What is limitation of liability and why is it important?
Limitation of liability is an essential part of any working agreement between a consultant and their client. This guide for self-employed people gives you all the necessary information so you can mitigate the risks and ensure your business is covered.
What is a Limitation of Liability clause?
A limitation of liability clause forms part of a contract between a consultant and client that helps protect the contractor in the event of a dispute over agreed-upon work. It limits the amount a contractor can be held liable for, protecting them from excessive losses in the event of legal action.
Limitation of liability
If you are self-employed, much of your income may depend on building relationships with different clients. If that’s the case it is important to understand the ins and outs of the limitation of liability clause, and the extent to which it would protect your services. There are several types of legal liability to be aware of. These include:
- Breach of contract – one contracted party does not deliver on their contractual obligation
- Negligence – a failure to meet reasonable duty of care causes harm to somebody else
- Misrepresentation – false claims about goods or services result in the termination of a contract
- Infringement of intellectual property rights – one party infringes the other’s copyright, design rights, patent or trademark.
It’s important to understand the typical limitation of liability clauses and pay particular attention to them when agreeing contracts, ensuring they are clearly drafted and reasonable to adhere to - as failure to do so could leave you out of pocket.
Why is limitation of liability important?
It is crucial to be aware of the limitation of liability clause and understand its nuances, as without it contractors and freelancers could be considered financially liable for all kinds of occurrences.
Any standard working agreement should always incorporate this clause, to limit your business’s risk of financial loss through damages.
One thing to check is that your total damage liability is capped.

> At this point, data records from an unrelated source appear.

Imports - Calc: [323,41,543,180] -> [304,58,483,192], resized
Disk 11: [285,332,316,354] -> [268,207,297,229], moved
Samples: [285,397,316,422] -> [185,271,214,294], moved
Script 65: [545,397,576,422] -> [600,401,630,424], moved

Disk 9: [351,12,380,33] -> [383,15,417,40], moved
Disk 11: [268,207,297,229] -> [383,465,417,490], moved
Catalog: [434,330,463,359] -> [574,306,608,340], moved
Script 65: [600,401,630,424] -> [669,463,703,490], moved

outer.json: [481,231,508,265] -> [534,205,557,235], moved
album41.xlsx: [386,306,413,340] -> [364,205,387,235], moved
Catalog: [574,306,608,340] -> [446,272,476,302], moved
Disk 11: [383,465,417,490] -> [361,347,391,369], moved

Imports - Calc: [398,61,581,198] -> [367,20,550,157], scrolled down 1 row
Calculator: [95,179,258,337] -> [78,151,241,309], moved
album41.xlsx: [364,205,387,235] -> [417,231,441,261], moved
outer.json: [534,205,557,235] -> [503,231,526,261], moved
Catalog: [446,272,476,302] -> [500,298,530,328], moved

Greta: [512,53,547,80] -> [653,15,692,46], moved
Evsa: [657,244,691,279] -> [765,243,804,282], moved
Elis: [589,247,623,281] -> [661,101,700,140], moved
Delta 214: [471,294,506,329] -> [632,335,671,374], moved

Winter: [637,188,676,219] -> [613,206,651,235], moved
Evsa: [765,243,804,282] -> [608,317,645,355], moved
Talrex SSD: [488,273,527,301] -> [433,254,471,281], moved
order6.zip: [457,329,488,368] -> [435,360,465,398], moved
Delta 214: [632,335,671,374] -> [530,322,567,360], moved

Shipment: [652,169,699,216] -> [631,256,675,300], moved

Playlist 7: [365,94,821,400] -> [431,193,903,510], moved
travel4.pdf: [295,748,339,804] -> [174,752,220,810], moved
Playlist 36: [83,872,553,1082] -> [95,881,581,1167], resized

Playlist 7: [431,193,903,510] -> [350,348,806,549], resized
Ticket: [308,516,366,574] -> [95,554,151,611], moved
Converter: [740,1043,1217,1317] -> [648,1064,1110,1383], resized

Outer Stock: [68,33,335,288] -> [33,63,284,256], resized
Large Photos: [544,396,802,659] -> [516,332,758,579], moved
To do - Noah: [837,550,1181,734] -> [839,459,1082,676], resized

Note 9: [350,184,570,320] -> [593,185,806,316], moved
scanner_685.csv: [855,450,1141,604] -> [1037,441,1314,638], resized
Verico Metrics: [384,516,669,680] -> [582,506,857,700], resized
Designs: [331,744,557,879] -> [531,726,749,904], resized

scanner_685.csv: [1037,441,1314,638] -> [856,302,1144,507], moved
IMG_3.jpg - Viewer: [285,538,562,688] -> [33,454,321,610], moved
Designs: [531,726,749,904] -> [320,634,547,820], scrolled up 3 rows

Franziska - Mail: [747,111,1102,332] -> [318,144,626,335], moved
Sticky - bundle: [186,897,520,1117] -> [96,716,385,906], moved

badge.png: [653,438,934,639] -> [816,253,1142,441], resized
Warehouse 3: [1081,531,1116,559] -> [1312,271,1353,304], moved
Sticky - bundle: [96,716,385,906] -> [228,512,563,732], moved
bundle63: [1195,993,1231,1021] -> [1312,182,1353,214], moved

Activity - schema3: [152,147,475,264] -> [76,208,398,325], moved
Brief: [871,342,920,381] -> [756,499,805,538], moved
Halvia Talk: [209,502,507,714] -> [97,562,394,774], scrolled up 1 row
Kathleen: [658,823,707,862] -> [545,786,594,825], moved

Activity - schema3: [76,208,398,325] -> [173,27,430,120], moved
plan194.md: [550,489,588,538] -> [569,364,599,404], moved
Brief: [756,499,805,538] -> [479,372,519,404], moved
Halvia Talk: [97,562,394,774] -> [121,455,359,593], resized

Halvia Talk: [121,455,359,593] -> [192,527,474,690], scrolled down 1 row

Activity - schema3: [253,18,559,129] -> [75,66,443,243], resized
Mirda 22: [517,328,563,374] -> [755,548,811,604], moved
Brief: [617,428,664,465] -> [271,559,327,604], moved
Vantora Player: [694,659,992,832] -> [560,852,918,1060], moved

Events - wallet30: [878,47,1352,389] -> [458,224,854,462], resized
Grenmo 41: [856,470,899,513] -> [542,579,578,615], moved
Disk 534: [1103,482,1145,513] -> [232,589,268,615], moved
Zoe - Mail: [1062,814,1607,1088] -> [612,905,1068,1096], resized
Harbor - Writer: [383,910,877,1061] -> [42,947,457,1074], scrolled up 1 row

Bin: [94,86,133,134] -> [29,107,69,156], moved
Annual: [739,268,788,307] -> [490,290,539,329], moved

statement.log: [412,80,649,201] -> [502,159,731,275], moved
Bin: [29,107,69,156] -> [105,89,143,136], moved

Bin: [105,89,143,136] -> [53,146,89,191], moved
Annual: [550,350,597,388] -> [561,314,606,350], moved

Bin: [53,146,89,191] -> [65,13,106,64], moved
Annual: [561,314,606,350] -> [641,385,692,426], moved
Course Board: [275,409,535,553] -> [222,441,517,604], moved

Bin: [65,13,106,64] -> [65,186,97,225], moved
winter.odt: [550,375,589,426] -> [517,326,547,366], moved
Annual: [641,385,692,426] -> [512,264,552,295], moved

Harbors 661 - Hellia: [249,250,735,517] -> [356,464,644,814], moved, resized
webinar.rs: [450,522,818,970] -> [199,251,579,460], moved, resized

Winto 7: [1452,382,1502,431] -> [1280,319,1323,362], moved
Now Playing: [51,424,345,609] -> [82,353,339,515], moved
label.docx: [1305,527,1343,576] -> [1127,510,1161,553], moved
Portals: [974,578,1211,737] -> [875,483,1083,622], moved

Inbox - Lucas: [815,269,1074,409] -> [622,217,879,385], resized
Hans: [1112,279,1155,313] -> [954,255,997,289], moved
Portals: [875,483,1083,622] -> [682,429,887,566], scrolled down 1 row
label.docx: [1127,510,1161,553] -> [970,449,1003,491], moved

It’s a good idea to ensure that you are only liable (to a limit) for direct damages, and not for any consequential or incidental damages which might occur.
Protecting your business
Before entering into any contract it is essential to assess your needs, by considering the answers to a few important questions, such as:
- How likely would a breach of contract be?
- What would it cost me?
- Can I afford this?
- What risks are associated with this industry or contract?
Once you have a good understanding of the above questions, and have assessed the risks, you will need to draft the limitation of loss clause very clearly so there is no ambiguity. It needs to address:
- The losses you are prepared to compensate without limit – these might include death, personal injury, or fraud
- The losses each party wishes to cap – this could include what the losses are and what the cap will be.
- The losses excluded – these outline the losses each party is not prepared to accept liability for. Bear in mind that personal injury and death can never be included here, and any clause that tries to include these will not be enforceable by law.
As the wording of any limitation of liability clause is crucial, we suggest contacting a legal professional to draft it for you, so you can be confident it is legally binding and accurate
It’s important to make sure you address limitation of liability clauses as part of the contract for services between you and your end client, and you may wish to consider insurance cover (such as professional indemnity insurance) if you provide:
- an advisory service (eg. marketing or business consultancy)
- design work (eg. graphic designer)
- any form of consultancy or contracting
Leaving it to chance could cost you dearly.